With the introduction of microphone support and an external speaker, the gap between the iPhone and the iPod touch was becoming increasingly narrow. It was really only a matter of time before it happened, but one company, JAJAH is now claiming to have bridged the space between the two, and brought phone features to the iPod touch, going beyond what even existing VoIP apps have done in the past.
Specifically, JAJAH will allow you to not only make calls with your iPod touch, but also send and receive text messages. Of course, since the device lacks any kind of cellular antenna, you’ll have to be in a Wi-Fi hotspot in order to use JAJAH’s phone features. You’ll also have to have an iPod headset with Mic, and you aren’t actually able to do any of this yet, because JAJAH is not currently available in the App Store. Just like the MMS solution we covered before, JAJAH is a white label service that will be offered for sale to other companies.

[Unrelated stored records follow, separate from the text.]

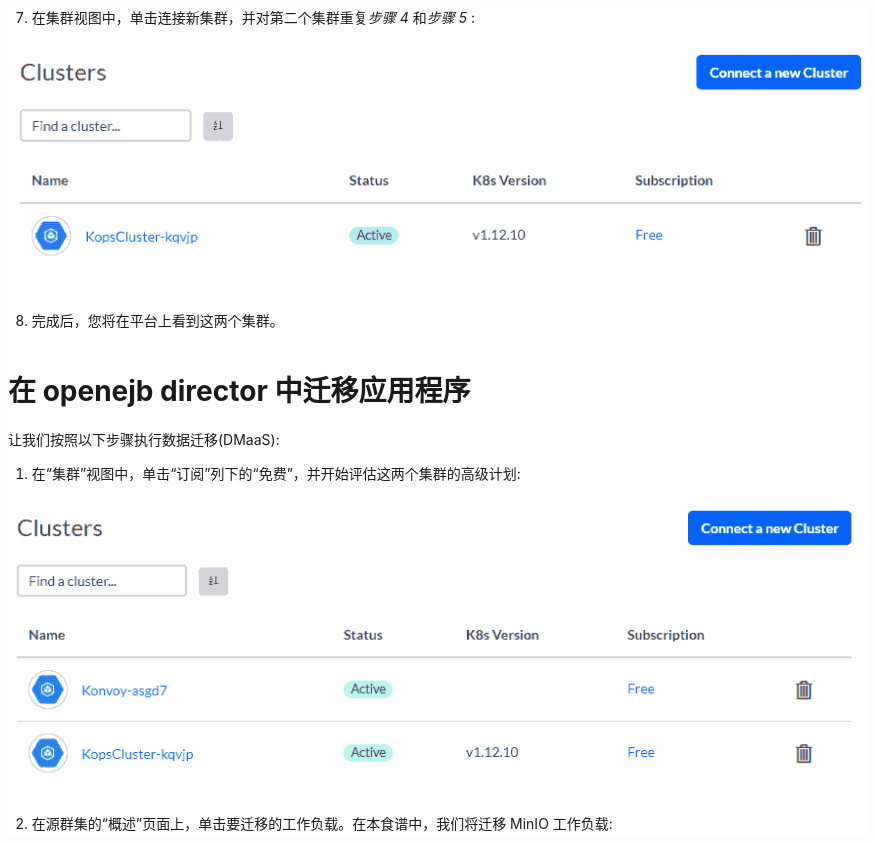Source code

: 7.  在集群视图中，单击连接新集群，并对第二个集群重复*步骤 4* 和*步骤 5* :

![](img/01135d95-ff12-4102-8f56-45989c94c1bc.png)

8.  完成后，您将在平台上看到这两个集群。

# 在 openejb director 中迁移应用程序

让我们按照以下步骤执行数据迁移(DMaaS):

1.  在“集群”视图中，单击“订阅”列下的“免费”，并开始评估这两个集群的高级计划:

![](img/dd6cfb7b-bd0c-4634-9a11-c21a4197e49d.png)

2.  在源群集的“概述”页面上，单击要迁移的工作负载。在本食谱中，我们将迁移 MinIO 工作负载:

Companies who do purchase JAJAH’s white-label goods will get everything, from a custom-branded app to payment infrastructure. The idea is that an interested company will take the product, turn around, and sell air time or service bundles to consumers. In their press release, JAJAH mentions students as a potentially lucrative target market, since they seem to always have Wi-Fi access and they have ample reason to use an affordable long distance solution.
I don’t mean to be pessimistic, but I’m not entirely sure this kind of thing will get App Store approval, although JAJAH seems pretty confident. They do suggest in their materials that carriers might want to offer this to extend their reach beyond iPhone owners, but I think they’ll be far more likely to pressure Apple into blocking the release of these kinds of apps where iPhones are sold.
On the other hand, it could be an opportunity to grab long distance customers from traditional, land-line based phone companies, since many now only have a home phone for those types of calls. If rates are good enough, people could end up buying iPod touch talk time instead of using long distance cards, which would appeal to students, businesspeople, and international travelers.
Apple could end up approving the apps because of the potential revenue they stand to gain from iPod touch purchases encouraged by the additional service, but it’ll depend on how much they think they stand to lose from cannibalized iPhone sales. Whatever happens, nice to know the ability is out there, just waiting for corporate buy-in.